> _WHAT IS EXPECTED_: Once you find the line containing "To participate via Zoom" in the data below, copy it and each following line exactly, up to and including the line containing "SANDAG relies on", and nothing else.

> _SUPPLIED INFORMATION_:
━━━━
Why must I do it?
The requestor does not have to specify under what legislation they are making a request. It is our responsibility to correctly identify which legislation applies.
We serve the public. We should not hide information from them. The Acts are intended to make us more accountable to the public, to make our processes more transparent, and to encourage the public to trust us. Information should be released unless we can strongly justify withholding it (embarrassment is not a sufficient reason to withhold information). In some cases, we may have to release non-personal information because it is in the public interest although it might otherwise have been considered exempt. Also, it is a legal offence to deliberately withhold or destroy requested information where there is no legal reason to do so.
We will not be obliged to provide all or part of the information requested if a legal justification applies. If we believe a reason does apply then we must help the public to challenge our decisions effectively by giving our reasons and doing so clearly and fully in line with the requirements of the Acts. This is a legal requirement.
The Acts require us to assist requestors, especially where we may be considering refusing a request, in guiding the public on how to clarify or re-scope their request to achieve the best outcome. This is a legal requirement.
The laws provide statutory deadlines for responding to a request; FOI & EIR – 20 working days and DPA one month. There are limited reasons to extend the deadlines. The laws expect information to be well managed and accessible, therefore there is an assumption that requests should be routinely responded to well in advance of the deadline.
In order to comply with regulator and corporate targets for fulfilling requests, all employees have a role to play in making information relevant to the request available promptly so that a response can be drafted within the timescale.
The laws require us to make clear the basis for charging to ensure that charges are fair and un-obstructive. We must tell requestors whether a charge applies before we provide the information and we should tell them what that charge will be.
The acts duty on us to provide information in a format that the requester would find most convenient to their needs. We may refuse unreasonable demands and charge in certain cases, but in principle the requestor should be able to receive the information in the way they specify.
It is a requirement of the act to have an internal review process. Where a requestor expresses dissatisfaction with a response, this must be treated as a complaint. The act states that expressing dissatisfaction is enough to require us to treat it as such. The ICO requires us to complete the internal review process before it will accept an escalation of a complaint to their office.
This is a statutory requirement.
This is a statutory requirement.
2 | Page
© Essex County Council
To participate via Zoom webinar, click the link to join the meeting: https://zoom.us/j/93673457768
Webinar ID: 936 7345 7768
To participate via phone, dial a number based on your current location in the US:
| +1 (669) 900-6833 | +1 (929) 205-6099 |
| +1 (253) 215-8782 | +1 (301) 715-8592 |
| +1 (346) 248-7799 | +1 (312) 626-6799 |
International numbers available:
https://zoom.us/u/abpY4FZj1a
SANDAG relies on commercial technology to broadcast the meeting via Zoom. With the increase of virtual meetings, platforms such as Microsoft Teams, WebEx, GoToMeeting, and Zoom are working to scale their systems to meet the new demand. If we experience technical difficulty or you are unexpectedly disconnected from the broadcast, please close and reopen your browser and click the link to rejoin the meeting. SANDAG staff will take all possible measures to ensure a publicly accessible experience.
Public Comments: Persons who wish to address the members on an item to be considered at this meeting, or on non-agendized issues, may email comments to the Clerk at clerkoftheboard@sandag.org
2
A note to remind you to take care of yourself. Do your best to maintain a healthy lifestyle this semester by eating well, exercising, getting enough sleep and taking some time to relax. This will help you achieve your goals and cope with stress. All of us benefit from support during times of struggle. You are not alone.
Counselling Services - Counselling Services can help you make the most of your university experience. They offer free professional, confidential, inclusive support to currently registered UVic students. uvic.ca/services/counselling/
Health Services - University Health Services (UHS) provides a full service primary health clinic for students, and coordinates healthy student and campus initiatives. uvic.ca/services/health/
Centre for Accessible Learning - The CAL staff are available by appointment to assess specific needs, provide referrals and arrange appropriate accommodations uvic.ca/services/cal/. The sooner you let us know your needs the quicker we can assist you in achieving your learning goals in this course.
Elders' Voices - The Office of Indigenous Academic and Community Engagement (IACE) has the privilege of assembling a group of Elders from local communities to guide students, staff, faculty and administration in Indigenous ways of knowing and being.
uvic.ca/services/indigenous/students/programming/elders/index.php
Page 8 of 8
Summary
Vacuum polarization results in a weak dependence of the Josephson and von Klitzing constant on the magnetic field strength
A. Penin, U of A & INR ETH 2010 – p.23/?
━━━━
> _EXERCISE OUTPUT_:
To participate via Zoom webinar, click the link to join the meeting: https://zoom.us/j/93673457768
Webinar ID: 936 7345 7768
To participate via phone, dial a number based on your current location in the US:
| +1 (669) 900-6833 | +1 (929) 205-6099 |
| +1 (253) 215-8782 | +1 (301) 715-8592 |
| +1 (346) 248-7799 | +1 (312) 626-6799 |
International numbers available:
https://zoom.us/u/abpY4FZj1a
SANDAG relies on commercial technology to broadcast the meeting via Zoom. With the increase of virtual meetings, platforms such as Microsoft Teams, WebEx, GoToMeeting, and Zoom are working to scale their systems to meet the new demand. If we experience technical difficulty or you are unexpectedly disconnected from the broadcast, please close and reopen your browser and click the link to rejoin the meeting. SANDAG staff will take all possible measures to ensure a publicly accessible experience.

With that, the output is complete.